TASK TO COMPLETE – From the material below, give the number of lines that hold the string "Adhesive" and nothing further.

*** PROVIDED DATA Section Begins ***

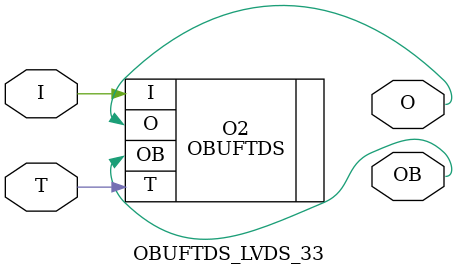
<source format=v>


`timescale  1 ps / 1 ps


module OBUFTDS_LVDS_33 (O, OB, I, T);

    output O, OB;

    input  I, T;

	OBUFTDS #(.IOSTANDARD("LVDS_33")) O2 (.O(O), .I(I), .OB(OB), .T(T));


endmodule



</source>
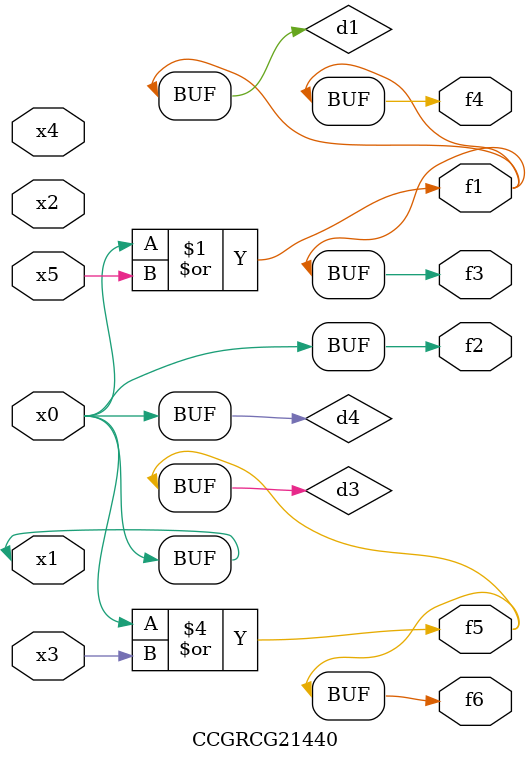
<source format=v>
module CCGRCG21440(
	input x0, x1, x2, x3, x4, x5,
	output f1, f2, f3, f4, f5, f6
);

	wire d1, d2, d3, d4;

	or (d1, x0, x5);
	xnor (d2, x1, x4);
	or (d3, x0, x3);
	buf (d4, x0, x1);
	assign f1 = d1;
	assign f2 = d4;
	assign f3 = d1;
	assign f4 = d1;
	assign f5 = d3;
	assign f6 = d3;
endmodule

</source>
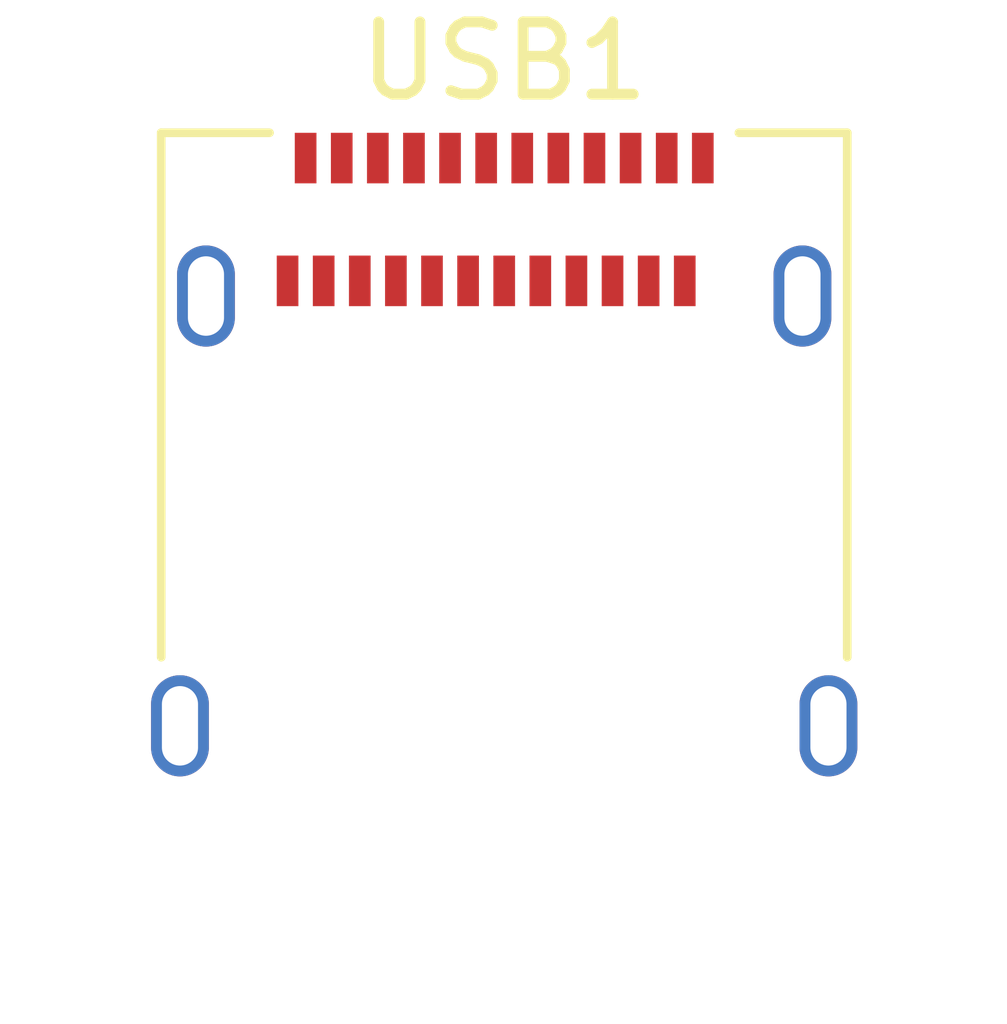
<source format=kicad_pcb>
(kicad_pcb
	(version 20240108)
	(generator "pcbnew")
	(generator_version "8.0")
	(general
		(thickness 1.6)
		(legacy_teardrops no)
	)
	(paper "A4")
	(layers
		(0 "F.Cu" signal)
		(31 "B.Cu" signal)
		(32 "B.Adhes" user "B.Adhesive")
		(33 "F.Adhes" user "F.Adhesive")
		(34 "B.Paste" user)
		(35 "F.Paste" user)
		(36 "B.SilkS" user "B.Silkscreen")
		(37 "F.SilkS" user "F.Silkscreen")
		(38 "B.Mask" user)
		(39 "F.Mask" user)
		(40 "Dwgs.User" user "User.Drawings")
		(41 "Cmts.User" user "User.Comments")
		(42 "Eco1.User" user "User.Eco1")
		(43 "Eco2.User" user "User.Eco2")
		(44 "Edge.Cuts" user)
		(45 "Margin" user)
		(46 "B.CrtYd" user "B.Courtyard")
		(47 "F.CrtYd" user "F.Courtyard")
		(48 "B.Fab" user)
		(49 "F.Fab" user)
		(50 "User.1" user)
		(51 "User.2" user)
		(52 "User.3" user)
		(53 "User.4" user)
		(54 "User.5" user)
		(55 "User.6" user)
		(56 "User.7" user)
		(57 "User.8" user)
		(58 "User.9" user)
	)
	(setup
		(pad_to_mask_clearance 0)
		(allow_soldermask_bridges_in_footprints no)
		(pcbplotparams
			(layerselection 0x00010fc_ffffffff)
			(plot_on_all_layers_selection 0x0000000_00000000)
			(disableapertmacros no)
			(usegerberextensions no)
			(usegerberattributes yes)
			(usegerberadvancedattributes yes)
			(creategerberjobfile yes)
			(dashed_line_dash_ratio 12.000000)
			(dashed_line_gap_ratio 3.000000)
			(svgprecision 4)
			(plotframeref no)
			(viasonmask no)
			(mode 1)
			(useauxorigin no)
			(hpglpennumber 1)
			(hpglpenspeed 20)
			(hpglpendiameter 15.000000)
			(pdf_front_fp_property_popups yes)
			(pdf_back_fp_property_popups yes)
			(dxfpolygonmode yes)
			(dxfimperialunits yes)
			(dxfusepcbnewfont yes)
			(psnegative no)
			(psa4output no)
			(plotreference yes)
			(plotvalue yes)
			(plotfptext yes)
			(plotinvisibletext no)
			(sketchpadsonfab no)
			(subtractmaskfromsilk no)
			(outputformat 1)
			(mirror no)
			(drillshape 1)
			(scaleselection 1)
			(outputdirectory "")
		)
	)
	(net 0 "")
	(net 1 "unconnected-(USB1-SBU1-PadA8)")
	(net 2 "/CC1")
	(net 3 "GND")
	(net 4 "unconnected-(USB1-RX2+-PadA11)")
	(net 5 "unconnected-(USB1-TX1--PadA3)")
	(net 6 "VBUS")
	(net 7 "/D-")
	(net 8 "unconnected-(USB1-TX2--PadB3)")
	(net 9 "/D+")
	(net 10 "unconnected-(USB1-SBU2-PadB8)")
	(net 11 "unconnected-(USB1-TX2+-PadB2)")
	(net 12 "unconnected-(USB1-RX2--PadA10)")
	(net 13 "unconnected-(USB1-RX1+-PadB11)")
	(net 14 "unconnected-(USB1-RX1--PadB10)")
	(net 15 "/CC2")
	(net 16 "unconnected-(USB1-TX1+-PadA2)")
	(footprint "Connector_USB:USB_C_Receptacle_Amphenol_12401610E4-2A" (layer "F.Cu") (at 105.01 75.16))
)

</source>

*** PROVIDED DATA Section Ends ***

RESULT BELOW – 2